Three fundamental principles should guide our approach to the Cost of Quality:
1. Investment in quality improvement leads to reduced cost, increased productivity and long-term competitive advantage.
2. The incidence and cost of inspection must be reduced.
3. We must get our processes ‘right’ at every stage, and particularly at the design end, to reduce waste and error.
Quality improvement should therefore imply a move away from failure and appraisal costs towards prevention.
In the majority of businesses failure costs currently account for the bulk of the Cost of Quality and prevention costs for the least expenditure. For those businesses, investment should mean a significant reduction in the Cost of Quality over time but and increase (perhaps in real dollar terms as well as in percentage terms) in prevention costs. The history of many firms reflects the following changing pattern of expenditure on quality.
ELIMINATE WASTE AND ERRORS
30% of the cost of goods and service are made up of waste and errors. This fact has been established by companies involved in TQC and Dr. Deming unashamedly quoted this figure.

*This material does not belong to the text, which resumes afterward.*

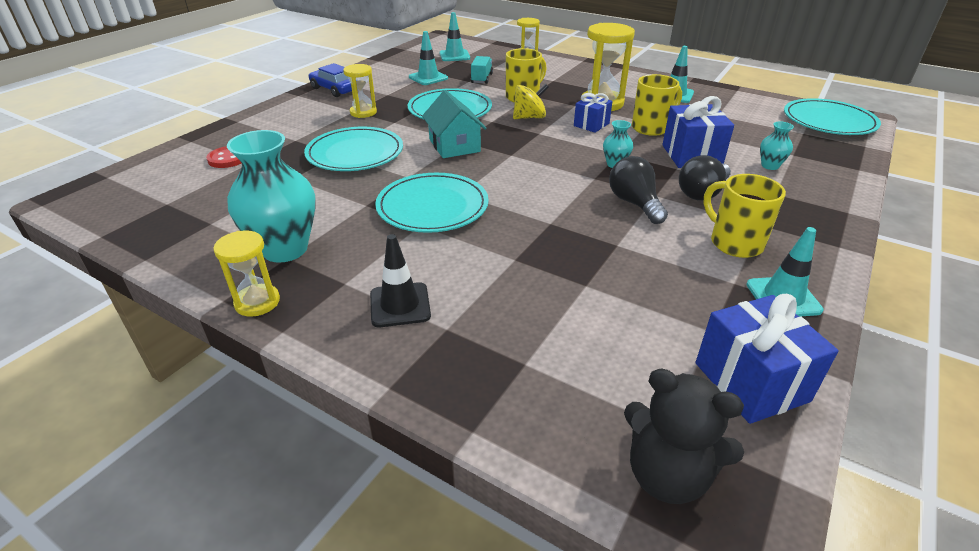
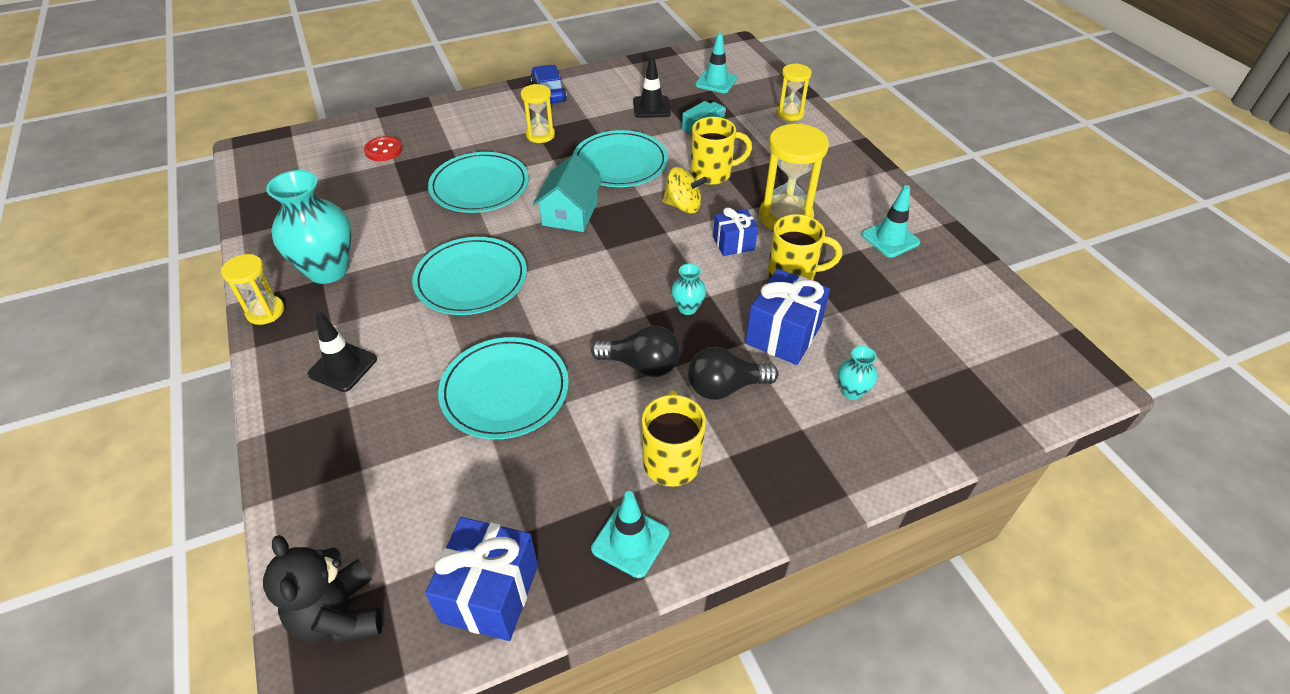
camera: 35 degrees right, 10 degrees up
(428, 78) = (651, 107): turquoise traffic cone -> black traffic cone
(634, 203) = (641, 365): black light bulb -> black light bulb turned 90 degrees clockwise
(829, 121) = (1034, 365): turquoise plate -> turquoise plate (505, 391)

15% of all clerical time is spent correcting errors.
These are disturbing figures. They must be reduced if companies are to continue to complete effectively in markets.
A drive on waste and error is often an excellent first step by a company initiating a quality system. It is a way to get early staff involvement and commitment. A few words of warming, however: remember that most (85%) of wastes and error is caused by the system and not the employees! In other words, the overall problem won’t be solved just by staff involvement, important as this may be. It is the system, which requires analysis, and with the help of the staff, corrected.
It is the experience of most companies that the invitation to staff to participate in such work succeeds because of their special, detailed knowledge of the current system and its many shortcomings.
Well-prepared staff, which trusts the organization’s commitment to help them do a better job, will rapidly identify many areas of waste and error.